DISQUS

John's Blog: microsoft & silverlight

  • Fred · 2 years ago
    Nicely written. Keep in mind though, what you call the "wrong war" is clearly the "right war" from Microsoft's POV. I remember Redmond woeing when Google bought Doubleclick, because it may create an internet monopoly of sorts. But Microsoft doesn't mind monopolies per se -- it only minds the ones that are not theirs. So them trying to push people into yet another proprietary solution isn't so surprising after all.
  • John · 2 years ago
    Hi Fred -- that's my exact point, actually -- that it looks like the right thing for them to do, but I think they will have difficulty with this path, and could have done better by aligning in a way that they hadn't before.
  • Brent · 2 years ago
    From my experience, Flash apps tend to look really good: rich, pleasant, and compelling. (I expect Silverlight apps to look and feel at least as good). On the other hand possibly EVERY web app I’ve come across using the web standards you mention (DHTML, CSS, etc…) just look and feel terrible. I use web apps all the time, just because they’re so convenient (usable from every computer), and tend to be FREE, but, dang, they look like crap when compared side-by-side with anything done in Flash or any standard desktop app. (I’ve blogged about side-by-side experiment recently at http://lastcomputer.blogspot.com/2007/05/browse...)

    You talk about the relative failure of Java and attribute that failure to Java being a closed system for so long. But Java applications also tend to look just plain terrible, even worse than most web apps, and I think that is the primary reason we don’t see many java applets these days. The problem isn’t open/standard-vs-proprietary, it’s correct technology versus wrong technology.

    Could it be that the web-app standards are just the wrong technology for making rich, pleasant, compelling applications?
  • John · 2 years ago
    brent: maybe you're right; it's of course possible. i come from a UI background a while back, and think that both web applications and, generally, open source software have challenges in putting together really compelling user interfaces -- in the former case because (I think) of tooling, in the latter case (I think) because of the committee-like nature of OSS development.
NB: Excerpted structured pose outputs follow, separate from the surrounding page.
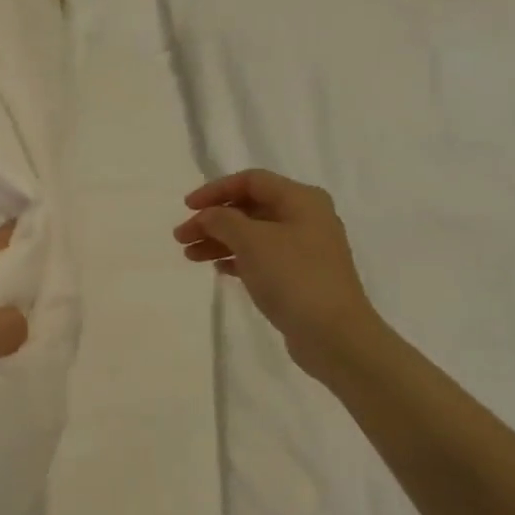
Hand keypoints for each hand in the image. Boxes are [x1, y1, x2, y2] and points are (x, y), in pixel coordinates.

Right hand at [173, 169, 384, 375]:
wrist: (333, 334)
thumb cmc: (293, 277)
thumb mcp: (251, 241)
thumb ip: (222, 220)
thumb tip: (207, 216)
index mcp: (301, 200)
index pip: (251, 181)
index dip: (215, 190)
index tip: (187, 207)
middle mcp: (306, 218)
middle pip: (249, 208)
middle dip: (213, 220)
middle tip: (182, 237)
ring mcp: (304, 249)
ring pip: (252, 235)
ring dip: (219, 241)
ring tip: (190, 256)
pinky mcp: (299, 276)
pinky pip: (261, 257)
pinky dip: (237, 258)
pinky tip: (218, 269)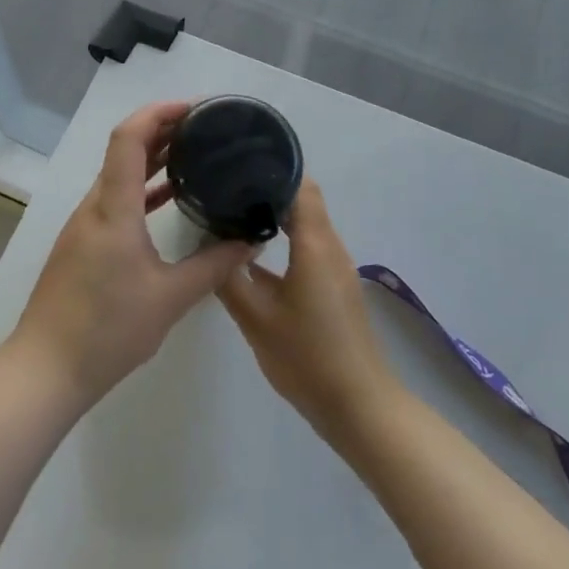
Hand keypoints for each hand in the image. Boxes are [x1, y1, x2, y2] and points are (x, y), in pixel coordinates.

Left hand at [9, 101, 257, 411]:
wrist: (47, 368)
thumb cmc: (108, 330)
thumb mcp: (171, 298)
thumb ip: (213, 266)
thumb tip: (250, 240)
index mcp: (113, 208)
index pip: (128, 138)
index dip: (158, 113)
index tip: (194, 109)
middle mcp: (95, 205)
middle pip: (124, 149)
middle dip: (162, 129)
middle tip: (205, 127)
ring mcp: (85, 224)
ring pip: (119, 174)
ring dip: (152, 158)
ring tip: (193, 153)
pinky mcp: (83, 243)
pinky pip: (115, 199)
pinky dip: (141, 188)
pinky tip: (169, 198)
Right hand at [216, 180, 399, 446]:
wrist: (358, 407)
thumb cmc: (308, 357)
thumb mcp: (256, 318)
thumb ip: (229, 277)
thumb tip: (209, 242)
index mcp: (315, 244)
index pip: (299, 184)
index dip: (272, 167)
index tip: (237, 161)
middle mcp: (329, 247)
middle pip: (302, 199)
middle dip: (267, 186)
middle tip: (226, 183)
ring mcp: (334, 268)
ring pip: (305, 224)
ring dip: (274, 213)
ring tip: (232, 209)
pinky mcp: (332, 288)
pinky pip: (307, 247)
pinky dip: (283, 239)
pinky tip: (251, 253)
    all that i'm saying here is that there are many virtuous effects of an open, non-proprietary ecosystem, and that Microsoft could have used it's huge tooling advantage to build a platform that will benefit from everyone in the world working on it. it would be asymmetric to what Adobe could do with Flash (without opening it), instead of strength-on-strength.

    i don't buy all your arguments in the "side-by-side experiment" post -- i think that at a root level, it's all just software, and there's nothing that's inherent in HTML & CSS that precludes a compelling user experience.

    i will say, also, that the way something looks is quite different from how usable & useful it is, and i think that it's manifestly obvious right now that the utility of web apps is growing by leaps & bounds every single day, irrespective of how they look.

    anyway, we'll see. my only point here that i was really making is that Microsoft had the opportunity to side with the open web against Flash and take advantage of their tooling superiority, but missed the chance, possibly because they line up with your line of reasoning here. completely reasonable; we'll see what happens.